Segment Start: Input

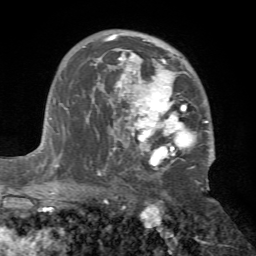
Breast MRI (dynamic contrast-enhanced), one axial slice; slice 45 of 72 in the series (ordered by position); cropped to one breast; dynamic contrast-enhanced series, time point 2 of 7 at this slice position (early post-contrast); 1.5 T; TE 4.2 ms, TR 8.7 ms; 256 × 256 image matrix, field of view 180 × 180 mm. Female patient.
Outlined on this slice (semi-automatically segmented with operator editing):
- enhancing-tissue mask used for the functional tumour volume (all voxels passing the contrast-enhancement thresholds inside the analysis volume; usually the tumour): bounding box [x1, y1, x2, y2] px = [83, 33, 215, 175]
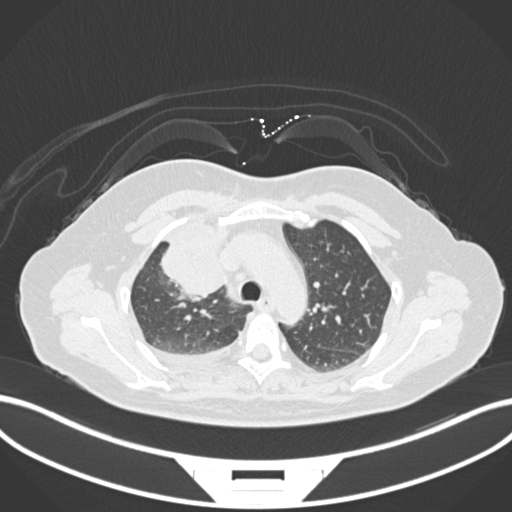
Chest CT, one axial slice. Slice 117 of 172 in the series (ordered by position). Lung window (W 1500 / L -600 HU). 1 mm slice thickness. 512 × 512 image matrix. Female patient, age 52 years. Case-level facts recorded for this patient, not image findings: clinical TNM (as recorded): T3 N1 M1.
Annotated regions visible in this slice (rectangle marked by the reading radiologist):
- lung tumour (recorded histology: adenocarcinoma): box from (x=158, y=218) to (x=225, y=299) px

Segment End: Input

_What you are asked to do_
Instructions for the copy: start at the first entry, stop after the line containing "Outlined on this", keep every line exact, and drop the pictures.

_Response below_
Breast MRI (dynamic contrast-enhanced), one axial slice; slice 45 of 72 in the series (ordered by position); cropped to one breast; dynamic contrast-enhanced series, time point 2 of 7 at this slice position (early post-contrast); 1.5 T; TE 4.2 ms, TR 8.7 ms; 256 × 256 image matrix, field of view 180 × 180 mm. Female patient.
Outlined on this slice (semi-automatically segmented with operator editing):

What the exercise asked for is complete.